### [Problem to work on]
In the following listing, find the lines containing "still" and report them.

### [Provided information]
|---|
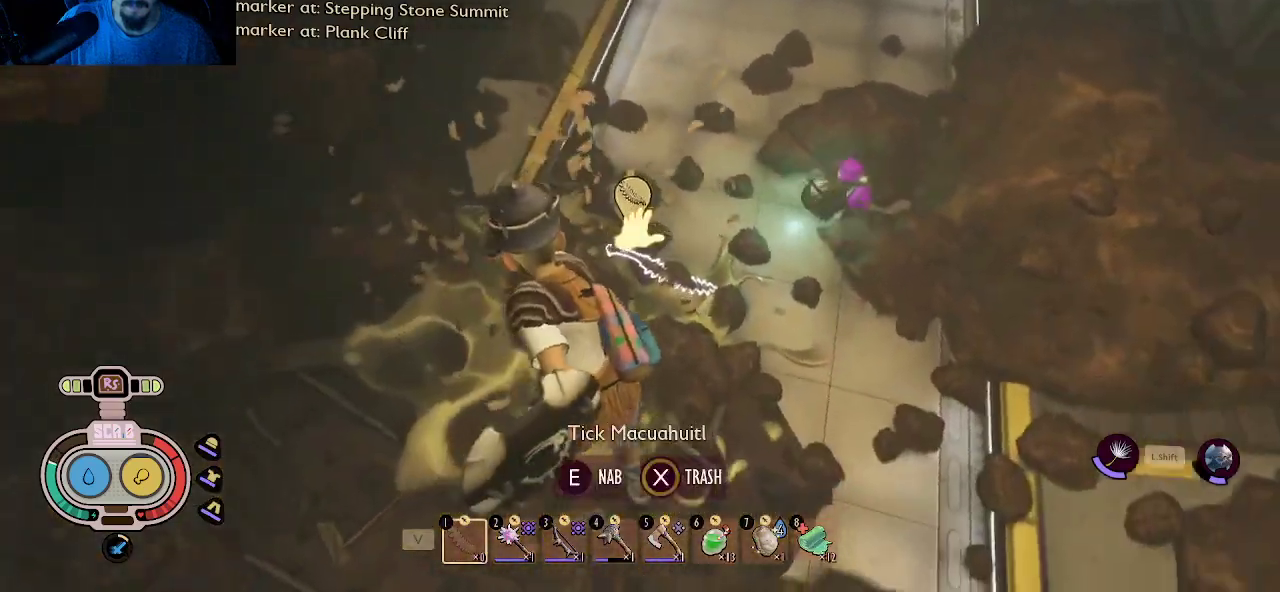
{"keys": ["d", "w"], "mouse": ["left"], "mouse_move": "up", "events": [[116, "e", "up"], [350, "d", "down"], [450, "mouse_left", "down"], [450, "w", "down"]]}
|---|
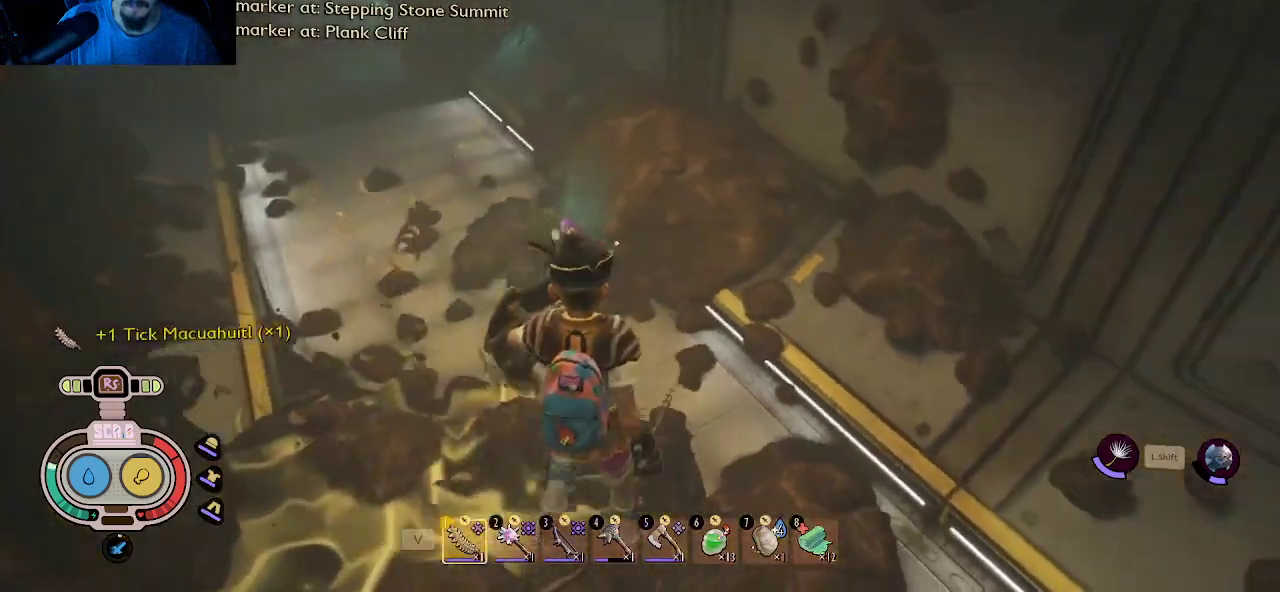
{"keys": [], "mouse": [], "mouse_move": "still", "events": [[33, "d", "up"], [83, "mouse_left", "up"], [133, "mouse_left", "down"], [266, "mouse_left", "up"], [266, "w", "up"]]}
|---|
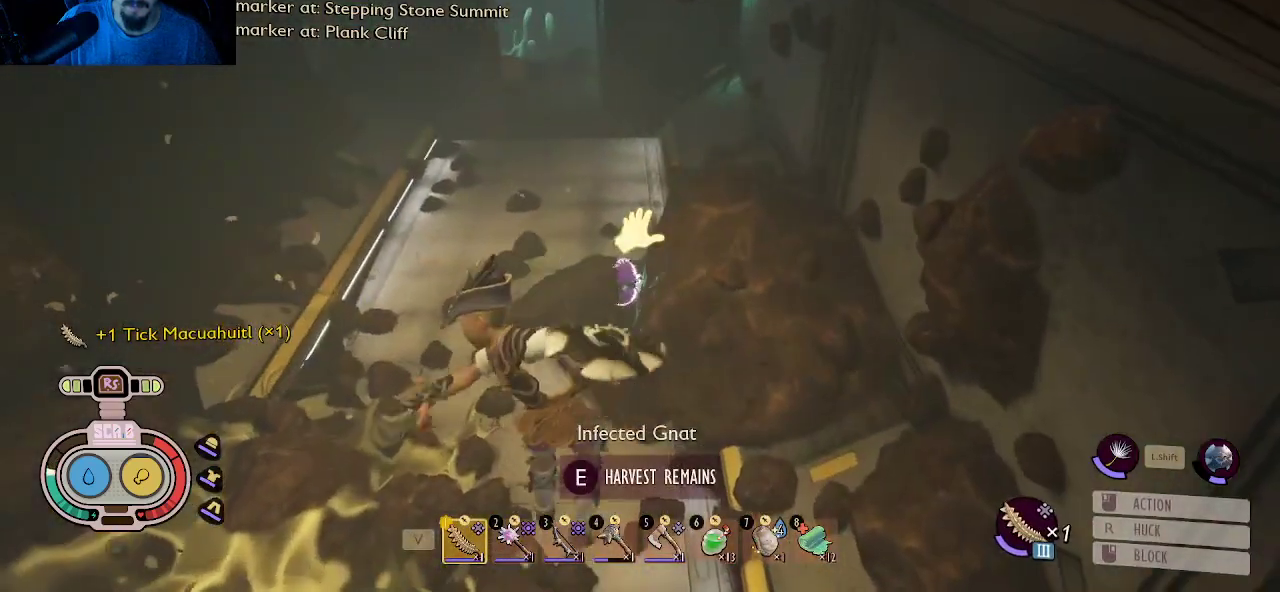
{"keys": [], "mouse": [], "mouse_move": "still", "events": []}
|---|
### [Expected answer]
{"keys": [], "mouse": [], "mouse_move": "still", "events": [[33, "d", "up"], [83, "mouse_left", "up"], [133, "mouse_left", "down"], [266, "mouse_left", "up"], [266, "w", "up"]]}
{"keys": [], "mouse": [], "mouse_move": "still", "events": []}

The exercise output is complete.